Passage
++++++++

# 1960 Crestliner Sportman's 12' Shallow-V Re-Mod



## Frogman Ladue (Apr 1, 2012)

1960 Crestliner Sportman's 12 Shallow-V Re-Mod

Ok fellas, here's what I got....

1960 Crestliner Sportsman's 12' Shallow-V, that I had restored and modded in the summer of 2010. Sorry, no "before" pics. I am currently in the process of doing some small add-ons and touch-ups, so I figured I'd post a couple of pick. It started as a chipped aqua, light blue, hunters green hull, with a 1965 summers gold and brown oak leaf cammo interior, with seats that appeared to be salvaged from an old picnic table. It was sanded, seams were welded, seams were dressed with Herculiner, and the whole thing was painted with Sherwin William's industrial enamel. Then it got attacked with a few rattle-cans.

Upon a Harbor Freight Trailer...







...front seat "deck" to be lengthened 2" and have a seat affixed. The first board was the original seat. The two planks infront of it were added on. The small space infront of the original seat, coupled with the steep vee, made this area useless, and impossible to step into, so it got decked. I now have enough room underneath for the anchor, rope, 3 life vests, and I have a flat platform to step on during beach loading.






...second seat, sides were added fore and aft to make storage for oars, ropes, and other long stuff...






...third row seating, with bullet proof storage.






...I added a .30cal ammo can, with lock, that holds the boat registration, distress flag, fire extinguisher, distress wistle, naviagation maps, and some stringers in a permanant, secure, and dry box that's always with the boat.






...the transom pad inside is 1" x 5" red oak, spared, Herculined, and painted. This pad is considerably larger than the well rotten original. Eye-lets were added for stringers. 






...the rear transom pad was cut from red oak plank, spared, Herculined, and painted. This pad is also considerably larger than the original. Had I known then, what I know now, I wouldn't have cut the transom so low as to match the original. I could use the extra couple of inches in height for the motor.

++++++++

Recorded data
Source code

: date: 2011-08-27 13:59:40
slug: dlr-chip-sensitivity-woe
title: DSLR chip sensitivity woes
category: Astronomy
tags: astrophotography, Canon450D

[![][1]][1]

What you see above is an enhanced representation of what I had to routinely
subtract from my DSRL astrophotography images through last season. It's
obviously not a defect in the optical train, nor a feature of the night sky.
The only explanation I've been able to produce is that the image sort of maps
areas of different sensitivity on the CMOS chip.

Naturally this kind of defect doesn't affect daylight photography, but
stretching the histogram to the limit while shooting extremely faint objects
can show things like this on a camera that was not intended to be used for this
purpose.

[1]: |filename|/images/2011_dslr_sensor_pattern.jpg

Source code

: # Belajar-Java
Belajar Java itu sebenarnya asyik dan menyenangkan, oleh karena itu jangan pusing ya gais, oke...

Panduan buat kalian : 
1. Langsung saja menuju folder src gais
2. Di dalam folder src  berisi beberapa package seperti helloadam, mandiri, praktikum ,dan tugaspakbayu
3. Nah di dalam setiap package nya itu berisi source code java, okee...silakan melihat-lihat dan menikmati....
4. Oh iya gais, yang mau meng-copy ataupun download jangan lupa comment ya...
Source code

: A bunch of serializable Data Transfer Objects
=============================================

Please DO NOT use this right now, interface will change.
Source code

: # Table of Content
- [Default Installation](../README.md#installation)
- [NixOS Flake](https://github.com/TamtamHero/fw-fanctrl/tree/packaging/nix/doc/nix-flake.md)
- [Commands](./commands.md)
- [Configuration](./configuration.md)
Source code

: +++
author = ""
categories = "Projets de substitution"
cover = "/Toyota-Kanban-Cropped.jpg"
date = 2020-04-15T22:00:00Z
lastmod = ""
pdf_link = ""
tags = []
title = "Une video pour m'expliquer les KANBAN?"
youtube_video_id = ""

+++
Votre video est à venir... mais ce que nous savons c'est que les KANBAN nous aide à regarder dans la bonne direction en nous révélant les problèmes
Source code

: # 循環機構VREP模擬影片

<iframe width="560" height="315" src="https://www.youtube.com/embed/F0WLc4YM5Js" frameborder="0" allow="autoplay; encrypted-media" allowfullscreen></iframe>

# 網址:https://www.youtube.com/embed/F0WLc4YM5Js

++++++++

Aim of the exercise
Copy out the Crestliner restoration post above in full, word for word, from its title line to its final sentence.

Result
# 1960 Crestliner Sportman's 12' Shallow-V Re-Mod



## Frogman Ladue (Apr 1, 2012)

1960 Crestliner Sportman's 12 Shallow-V Re-Mod

Ok fellas, here's what I got....

1960 Crestliner Sportsman's 12' Shallow-V, that I had restored and modded in the summer of 2010. Sorry, no "before" pics. I am currently in the process of doing some small add-ons and touch-ups, so I figured I'd post a couple of pick. It started as a chipped aqua, light blue, hunters green hull, with a 1965 summers gold and brown oak leaf cammo interior, with seats that appeared to be salvaged from an old picnic table. It was sanded, seams were welded, seams were dressed with Herculiner, and the whole thing was painted with Sherwin William's industrial enamel. Then it got attacked with a few rattle-cans.

Upon a Harbor Freight Trailer...







...front seat "deck" to be lengthened 2" and have a seat affixed. The first board was the original seat. The two planks infront of it were added on. The small space infront of the original seat, coupled with the steep vee, made this area useless, and impossible to step into, so it got decked. I now have enough room underneath for the anchor, rope, 3 life vests, and I have a flat platform to step on during beach loading.






...second seat, sides were added fore and aft to make storage for oars, ropes, and other long stuff...






...third row seating, with bullet proof storage.






...I added a .30cal ammo can, with lock, that holds the boat registration, distress flag, fire extinguisher, distress wistle, naviagation maps, and some stringers in a permanant, secure, and dry box that's always with the boat.






...the transom pad inside is 1" x 5" red oak, spared, Herculined, and painted. This pad is considerably larger than the well rotten original. Eye-lets were added for stringers. 






...the rear transom pad was cut from red oak plank, spared, Herculined, and painted. This pad is also considerably larger than the original. Had I known then, what I know now, I wouldn't have cut the transom so low as to match the original. I could use the extra couple of inches in height for the motor.